Entra in vigore oggi la discutissima legge sul biotestamento, con la prima dichiarazione sul fine vita depositata stamani proprio a Trento.

Un uomo l’ha portata stamattina all’ufficio stato civile dell’anagrafe, chiedendo di poter depositare le proprie Dat (Disposizioni anticipate di trattamento) e la documentazione è stata accolta dagli uffici, dal momento che entra in vigore oggi la legge in materia, che prevede l’attivazione di appositi registri nei comuni.

La legge sul testamento biologico approvata il 14 dicembre 2017, dopo un lungo iter parlamentare – e non poche polemiche – trova quindi finalmente attuazione concreta. Per poter effettuare la dichiarazione occorre quindi essere cittadini maggiorenni e capaci di intendere e di volere. 

Si tratta del provvedimento sul testamento biologico che riconosce la possibilità di scegliere in anticipo quali trattamenti medici ricevere nel caso di gravi malattie e la libertà del paziente di rinunciare ad alcune terapie, in particolare alla nutrizione e all’idratazione artificiale.

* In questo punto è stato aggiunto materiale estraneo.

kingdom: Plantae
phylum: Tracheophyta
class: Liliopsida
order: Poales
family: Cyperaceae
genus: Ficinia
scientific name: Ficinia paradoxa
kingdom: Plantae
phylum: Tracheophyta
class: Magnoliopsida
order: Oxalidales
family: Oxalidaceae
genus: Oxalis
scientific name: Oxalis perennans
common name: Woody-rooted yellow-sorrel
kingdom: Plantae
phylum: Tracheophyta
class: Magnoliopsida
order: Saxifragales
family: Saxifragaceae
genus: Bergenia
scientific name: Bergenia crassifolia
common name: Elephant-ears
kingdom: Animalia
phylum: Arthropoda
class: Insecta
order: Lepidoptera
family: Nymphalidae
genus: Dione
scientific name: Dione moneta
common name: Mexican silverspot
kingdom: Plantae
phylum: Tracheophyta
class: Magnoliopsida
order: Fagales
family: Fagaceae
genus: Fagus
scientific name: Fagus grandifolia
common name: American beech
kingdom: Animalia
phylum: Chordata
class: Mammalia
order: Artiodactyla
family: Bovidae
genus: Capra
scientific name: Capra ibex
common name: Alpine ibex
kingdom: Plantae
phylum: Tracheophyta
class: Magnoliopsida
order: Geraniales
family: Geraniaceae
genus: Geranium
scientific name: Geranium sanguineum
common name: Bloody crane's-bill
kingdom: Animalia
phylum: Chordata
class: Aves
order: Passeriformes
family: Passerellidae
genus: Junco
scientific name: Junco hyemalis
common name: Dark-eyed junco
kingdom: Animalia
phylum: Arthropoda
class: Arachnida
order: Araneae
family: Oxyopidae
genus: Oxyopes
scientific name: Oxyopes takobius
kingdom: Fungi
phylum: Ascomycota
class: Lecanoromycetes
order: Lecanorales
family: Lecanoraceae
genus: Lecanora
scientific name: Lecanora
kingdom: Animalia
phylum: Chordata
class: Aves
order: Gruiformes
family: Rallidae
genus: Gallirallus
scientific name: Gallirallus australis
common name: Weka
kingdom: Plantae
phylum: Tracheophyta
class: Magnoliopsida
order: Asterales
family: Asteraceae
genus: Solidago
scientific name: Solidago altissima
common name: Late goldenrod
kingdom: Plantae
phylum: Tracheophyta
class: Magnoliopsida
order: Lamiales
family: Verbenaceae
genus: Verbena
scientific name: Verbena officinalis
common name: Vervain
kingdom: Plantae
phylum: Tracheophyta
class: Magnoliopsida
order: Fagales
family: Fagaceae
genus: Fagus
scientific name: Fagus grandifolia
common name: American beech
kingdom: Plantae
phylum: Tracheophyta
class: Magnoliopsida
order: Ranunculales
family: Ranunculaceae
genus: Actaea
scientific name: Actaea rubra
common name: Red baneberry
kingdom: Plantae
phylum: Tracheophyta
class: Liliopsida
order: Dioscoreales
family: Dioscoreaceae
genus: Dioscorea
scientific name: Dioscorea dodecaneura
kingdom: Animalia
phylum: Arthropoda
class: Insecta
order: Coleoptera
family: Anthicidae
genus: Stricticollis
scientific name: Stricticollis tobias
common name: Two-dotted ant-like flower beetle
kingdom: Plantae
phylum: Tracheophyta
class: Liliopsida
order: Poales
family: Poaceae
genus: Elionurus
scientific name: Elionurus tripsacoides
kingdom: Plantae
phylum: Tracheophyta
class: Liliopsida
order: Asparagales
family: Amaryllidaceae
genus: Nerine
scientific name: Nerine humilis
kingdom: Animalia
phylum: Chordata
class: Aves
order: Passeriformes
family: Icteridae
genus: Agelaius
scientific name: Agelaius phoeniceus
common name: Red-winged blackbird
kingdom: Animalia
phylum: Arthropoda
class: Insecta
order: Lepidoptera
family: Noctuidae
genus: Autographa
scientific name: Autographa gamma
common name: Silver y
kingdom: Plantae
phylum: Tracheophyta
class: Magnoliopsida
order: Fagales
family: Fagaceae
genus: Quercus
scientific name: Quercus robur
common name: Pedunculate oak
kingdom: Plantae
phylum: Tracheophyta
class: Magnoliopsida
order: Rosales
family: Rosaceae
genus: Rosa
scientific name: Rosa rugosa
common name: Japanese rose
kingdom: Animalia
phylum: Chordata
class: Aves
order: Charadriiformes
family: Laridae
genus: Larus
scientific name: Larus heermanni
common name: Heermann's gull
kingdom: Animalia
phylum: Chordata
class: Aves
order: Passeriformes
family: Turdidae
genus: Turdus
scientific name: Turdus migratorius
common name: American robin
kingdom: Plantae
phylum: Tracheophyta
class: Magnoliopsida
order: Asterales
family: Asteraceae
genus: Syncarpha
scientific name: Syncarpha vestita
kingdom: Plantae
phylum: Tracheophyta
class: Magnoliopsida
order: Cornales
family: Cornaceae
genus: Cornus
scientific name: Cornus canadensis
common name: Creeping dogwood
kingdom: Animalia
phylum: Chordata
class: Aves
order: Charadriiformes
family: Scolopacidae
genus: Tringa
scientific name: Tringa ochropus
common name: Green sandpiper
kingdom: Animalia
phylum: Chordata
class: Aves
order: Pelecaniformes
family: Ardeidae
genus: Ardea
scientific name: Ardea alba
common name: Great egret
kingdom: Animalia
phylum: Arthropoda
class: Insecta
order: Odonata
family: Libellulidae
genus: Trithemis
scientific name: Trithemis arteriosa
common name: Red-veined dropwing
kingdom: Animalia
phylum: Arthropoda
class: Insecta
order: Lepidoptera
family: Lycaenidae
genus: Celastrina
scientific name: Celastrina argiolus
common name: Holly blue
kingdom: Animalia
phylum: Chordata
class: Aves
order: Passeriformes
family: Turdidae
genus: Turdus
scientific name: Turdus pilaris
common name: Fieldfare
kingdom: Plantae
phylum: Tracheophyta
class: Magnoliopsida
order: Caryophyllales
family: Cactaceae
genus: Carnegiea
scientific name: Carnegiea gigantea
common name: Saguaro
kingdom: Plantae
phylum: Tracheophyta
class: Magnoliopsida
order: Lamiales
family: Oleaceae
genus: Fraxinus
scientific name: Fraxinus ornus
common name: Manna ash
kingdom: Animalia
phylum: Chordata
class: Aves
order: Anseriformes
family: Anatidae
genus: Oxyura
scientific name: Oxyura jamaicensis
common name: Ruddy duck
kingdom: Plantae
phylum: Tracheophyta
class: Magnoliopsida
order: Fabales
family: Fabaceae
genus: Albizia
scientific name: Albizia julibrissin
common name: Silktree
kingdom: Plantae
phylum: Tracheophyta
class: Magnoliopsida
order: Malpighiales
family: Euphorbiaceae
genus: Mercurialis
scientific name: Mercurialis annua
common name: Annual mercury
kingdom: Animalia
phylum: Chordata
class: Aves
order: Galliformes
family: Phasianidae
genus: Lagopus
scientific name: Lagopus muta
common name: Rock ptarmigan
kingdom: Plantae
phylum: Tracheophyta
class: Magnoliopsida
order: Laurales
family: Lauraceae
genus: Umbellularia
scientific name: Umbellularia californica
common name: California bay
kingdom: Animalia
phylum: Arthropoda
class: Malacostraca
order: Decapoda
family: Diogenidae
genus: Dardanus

Dal consenso informato alla responsabilità del medico, i sette cardini del provvedimento che hanno segnato per alcuni “il raggiungimento di una delle maggiori conquiste di civiltà nel nostro Paese da molti anni a questa parte”, devono farci ricordare tuttavia che, con il biotestamento, non si possono esigere trattamenti sanitari contrari alle leggi.